Coupé dans son élan ! Jeph avait pourtant déjà un bon bout de carrière derrière lui, notamment avec Tournée Générale, groupe qui a écumé bars, salles et festivals entre 2007 et 2020. Une référence alors dans le paysage nancéien. Puis une envie de parcours solo a mis fin à l’aventure, et Jeph s’est lancé sur un autre projet. « Je l’avais préparé en amont, pratiquement pendant trois ans. Un sacré boulot. Toute une tournée était montée. C’était parti ! »
Mais l’année était celle de tous les impossibles : 2020 et la pandémie de Covid. Fin des concerts. Public confiné. Artistes aussi. « Le projet s’est effondré. Une claque monumentale. »
Jeph en a été si ébranlé que le goût de la musique lui est presque passé. « En tout cas je n’arrivais plus à me projeter dans la musique. J’étais intermittent depuis 2007, dans un truc qui avait marqué les esprits, et là, ma dynamique était cassée. » Au point qu’il s’engage dans une reconversion, laquelle ne fera pas long feu, la maladie venant s’ajouter à l’équation. Jeph est bipolaire.
« En réalité, ce n’était pas une surprise. J’étais déjà diagnostiqué depuis 15 ans, mais la musique avait toujours eu une fonction de soupape en quelque sorte. Ça me permettait de laisser la bipolarité à distance. Mais là, j’ai dû m’y confronter. »
Jeph, ex-Tournée générale, se relance avec le projet « Jeph va Piano, va Solo » Photo Bruno Liénard
Le piano face aux démons
Cette bataille au long cours, il a dû s’y jeter singulièrement désarmé. « Le manque de moyens dans la santé mentale, c’est effarant ! Les difficultés qu’on rencontre pour se soigner, c’est inimaginable. Il a fallu que je me fasse hospitaliser de mon propre chef, et j’ai perdu deux ans de ma vie à batailler. »
Deux ans pas tout à fait perdus puisqu’ils lui ont permis de mieux se construire pour « ceux qui restent ». Avec un atout qui s’est imposé de lui-même : la musique. Et même un nouvel instrument entré dans sa vie. Le guitariste chanteur s’est mis très sérieusement au piano.
« J’avais des choses à écrire, des textes poétiques assez forts, et je me suis rendu compte qu’à la guitare, j’avais du mal à rendre cette dimension poétique et dramaturgique du texte. Et pour tout dire, l’arrivée du piano, ça a été d’une grande aide pour me plonger dans la musique quand j’étais face à mes démons. » Il lui arrive même de lâcher guitare et piano pour slamer son verbe avec détermination.

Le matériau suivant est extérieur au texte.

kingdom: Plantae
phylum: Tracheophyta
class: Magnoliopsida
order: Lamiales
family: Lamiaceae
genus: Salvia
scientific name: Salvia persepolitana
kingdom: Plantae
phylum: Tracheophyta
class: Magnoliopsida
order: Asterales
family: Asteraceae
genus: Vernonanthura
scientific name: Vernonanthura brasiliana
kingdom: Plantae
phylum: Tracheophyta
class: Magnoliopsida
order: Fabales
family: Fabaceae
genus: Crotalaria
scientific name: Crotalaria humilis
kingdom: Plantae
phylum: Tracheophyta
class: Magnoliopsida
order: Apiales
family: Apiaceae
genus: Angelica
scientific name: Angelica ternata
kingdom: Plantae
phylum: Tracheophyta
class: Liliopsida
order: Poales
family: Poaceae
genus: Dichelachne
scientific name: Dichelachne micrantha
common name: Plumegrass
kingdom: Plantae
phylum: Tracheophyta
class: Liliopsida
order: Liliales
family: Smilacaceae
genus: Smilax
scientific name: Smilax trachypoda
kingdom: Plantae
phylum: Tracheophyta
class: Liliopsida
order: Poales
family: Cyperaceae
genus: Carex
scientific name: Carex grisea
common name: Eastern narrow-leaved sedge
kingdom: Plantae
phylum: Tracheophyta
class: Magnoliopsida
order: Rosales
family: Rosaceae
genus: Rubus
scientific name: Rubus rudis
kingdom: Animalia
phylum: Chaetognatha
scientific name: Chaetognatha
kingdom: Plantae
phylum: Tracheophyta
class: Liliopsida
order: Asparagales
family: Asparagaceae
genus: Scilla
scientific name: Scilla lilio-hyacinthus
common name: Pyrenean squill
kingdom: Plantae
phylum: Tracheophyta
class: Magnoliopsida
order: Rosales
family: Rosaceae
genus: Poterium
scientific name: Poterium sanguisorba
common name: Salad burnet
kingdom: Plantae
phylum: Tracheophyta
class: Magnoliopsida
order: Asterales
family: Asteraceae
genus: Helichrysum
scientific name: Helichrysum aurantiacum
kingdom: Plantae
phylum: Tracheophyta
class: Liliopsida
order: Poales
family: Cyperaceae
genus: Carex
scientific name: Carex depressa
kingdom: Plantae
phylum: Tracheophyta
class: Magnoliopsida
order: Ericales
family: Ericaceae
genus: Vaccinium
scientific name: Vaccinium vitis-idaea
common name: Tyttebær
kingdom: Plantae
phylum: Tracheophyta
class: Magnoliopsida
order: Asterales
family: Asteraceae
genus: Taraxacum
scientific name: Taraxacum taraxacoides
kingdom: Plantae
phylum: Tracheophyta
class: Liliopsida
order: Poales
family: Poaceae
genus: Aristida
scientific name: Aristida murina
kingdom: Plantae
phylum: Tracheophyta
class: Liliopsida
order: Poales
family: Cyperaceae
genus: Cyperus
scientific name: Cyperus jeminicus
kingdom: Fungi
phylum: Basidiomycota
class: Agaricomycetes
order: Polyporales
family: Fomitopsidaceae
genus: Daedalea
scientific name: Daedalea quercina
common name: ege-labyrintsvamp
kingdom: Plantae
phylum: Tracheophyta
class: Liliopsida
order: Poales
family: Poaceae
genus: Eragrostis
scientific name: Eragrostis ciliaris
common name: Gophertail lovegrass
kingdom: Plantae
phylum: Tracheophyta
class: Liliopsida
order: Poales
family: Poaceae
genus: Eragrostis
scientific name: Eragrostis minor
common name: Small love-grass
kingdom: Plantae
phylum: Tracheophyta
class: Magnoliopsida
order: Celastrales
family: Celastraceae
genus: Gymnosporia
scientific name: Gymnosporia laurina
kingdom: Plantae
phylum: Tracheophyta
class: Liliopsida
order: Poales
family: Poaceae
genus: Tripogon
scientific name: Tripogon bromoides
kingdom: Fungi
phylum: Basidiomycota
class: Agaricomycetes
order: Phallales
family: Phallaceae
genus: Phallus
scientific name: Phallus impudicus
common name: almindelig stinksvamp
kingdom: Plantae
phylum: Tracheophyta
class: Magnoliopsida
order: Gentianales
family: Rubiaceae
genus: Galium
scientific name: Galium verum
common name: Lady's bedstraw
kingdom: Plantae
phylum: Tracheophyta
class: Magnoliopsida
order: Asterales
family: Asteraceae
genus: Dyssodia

Ainsi, Jeph a retrouvé le chemin de la scène il y a 18 mois, les doigts sur le clavier et le couteau entre les dents pour reconquérir sa place d’artiste intermittent.
Riche d’un nouveau répertoire de chansons de son cru, où la poésie veut « s’ancrer dans la sphère sociale, dans la vie des gens », s’inspirant d’influences aussi diverses que l’anarchique poète Léo Ferré ou l’intimiste et « trop peu reconnu » William Sheller, le Nancéien enchaîne les concerts autour d’un spectacle « vraiment construit ». « Je ne voulais pas un simple tour de chant. » Le tout sur le titre Va piano va solo.
Jeph, ex-Tournée Générale, se relance avec le projet « Jeph va Piano, va Solo » Photo Bruno Liénard
Une centaine de concerts en deux ans
L’étape du disque, ce sera pour plus tard, quand les finances seront assez remontées pour pouvoir l’assumer. « Et puis ça a du sens de faire les choses dans ce sens-là, puisque je suis d’abord un artiste de scène. » Une scène où il se déploie pleinement, « et même avec une énergie rock ».
Ainsi se sont enchaînés une cinquantaine de concerts l’an passé. Autant au moins sont prévus pour cette année, dont deux prochainement à Liverdun (25 juillet) et Laxou (31 juillet).
À 43 ans désormais, Jeph a plus que jamais le sentiment de s’être apprivoisé. « Bien sûr, il y a encore des moments d’orage, des jours au ciel chargé. Mais je me sens aller vers quelque chose de plus apaisé, de vraiment plus lumineux. » Et de plus engagé, au-dehors comme au-dedans.
Concerts à l’Esperluette, à Liverdun le 25 juillet (20 h) et à la guinguette de Laxou, le 31 juillet (19 h 30).